* [TEXT SHOWN]:
------------------------------------------------------------------------
Keeping that in mind it is time to have a good hard look at your home and decide what changes you need to make. Consider the following:
- Is your home multi-level and how will you deal with that over the years ahead? Do you have an option to live downstairs? Do you need to consider adding a stair lift as part of your renovation plans, or at least make provision for it in the future?
- Is access wheel chair friendly or at least uncluttered should you or your partner need a walking frame temporarily or permanently?
- Are your floors relatively non slip?
- Should you put in place an emergency alert system? Do you have the latest technology in place to support these and other online services?
- Do you feel safe if you are alone, or is it time to consider a security upgrade as part of your renovation project?
Getting your design right
Start your own deliberations, consult a designer and inform yourself of the implications of what you’re proposing. This is where you need to have a serious look at the ageing in place design aspects of what is being proposed.
If you are happy to put your proposed changes totally into the hands of a designer, without further input from you, be absolutely certain that you have provided them with a very tight brief. My suggestion is to stay on it with a watchful eye if you possibly can.
First, get a copy of your house plans – possibly from your local council – then sit down with a pencil, paper, scalable ruler and an eraser; the latter being most important.
Play with your design and ask others about it: you may find some great ideas come from unexpected sources. We were given a brilliant idea by my aunt which we were extremely grateful for, and made an extraordinary difference to the presentation and the way we used our home. It’s not just architects who have all the ideas for home renovations.
Do your due diligence and be prepared
Seek local builder/trade references generally, and not just from a designer, friends or neighbours. There are many local Facebook pages (Buy, Swap Sell, Community News/Information etc.) out there where the seeking of trade/builder references is perfectly acceptable. But do be aware of biases in those recommendations.
If you want to “project manage” you need to have a feel for building practices and standards, and be prepared to take out an owner/builder licence. If not, pick a builder who says they will do that and ask for them to outline their project management process and provide example documentation and references.
------------------------------------------------------------------------
* [RECORDED INFORMATION]:
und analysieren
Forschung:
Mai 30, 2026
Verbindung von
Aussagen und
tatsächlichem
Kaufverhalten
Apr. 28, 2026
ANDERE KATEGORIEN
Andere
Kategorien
------------------------------------------------------------------------
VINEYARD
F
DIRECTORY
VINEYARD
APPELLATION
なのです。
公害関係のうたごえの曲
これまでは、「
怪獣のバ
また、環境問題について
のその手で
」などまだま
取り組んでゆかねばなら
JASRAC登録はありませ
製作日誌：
------------------------------------------------------------------------
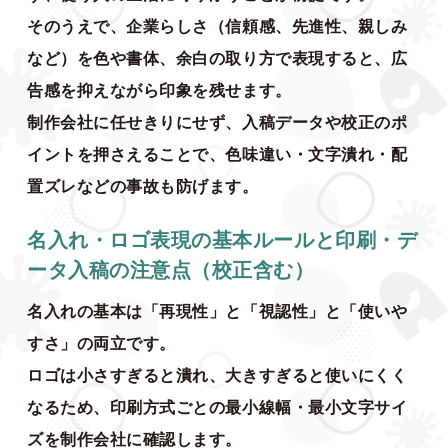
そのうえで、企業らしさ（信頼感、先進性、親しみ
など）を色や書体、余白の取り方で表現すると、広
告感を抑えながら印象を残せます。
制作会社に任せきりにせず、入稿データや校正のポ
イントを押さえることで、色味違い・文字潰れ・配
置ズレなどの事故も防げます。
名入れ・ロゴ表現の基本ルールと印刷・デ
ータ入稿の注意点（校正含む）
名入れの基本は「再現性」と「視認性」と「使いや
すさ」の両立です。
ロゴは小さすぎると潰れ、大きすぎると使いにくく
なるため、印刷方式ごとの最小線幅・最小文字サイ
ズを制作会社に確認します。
------------------------------------------------------------------------
The text on renovating a home for ageing in place lists the items to sit down with once you have a copy of your house plans. Name all of them.

* [TASK RESULT]:
A pencil, paper, a scalable ruler and an eraser.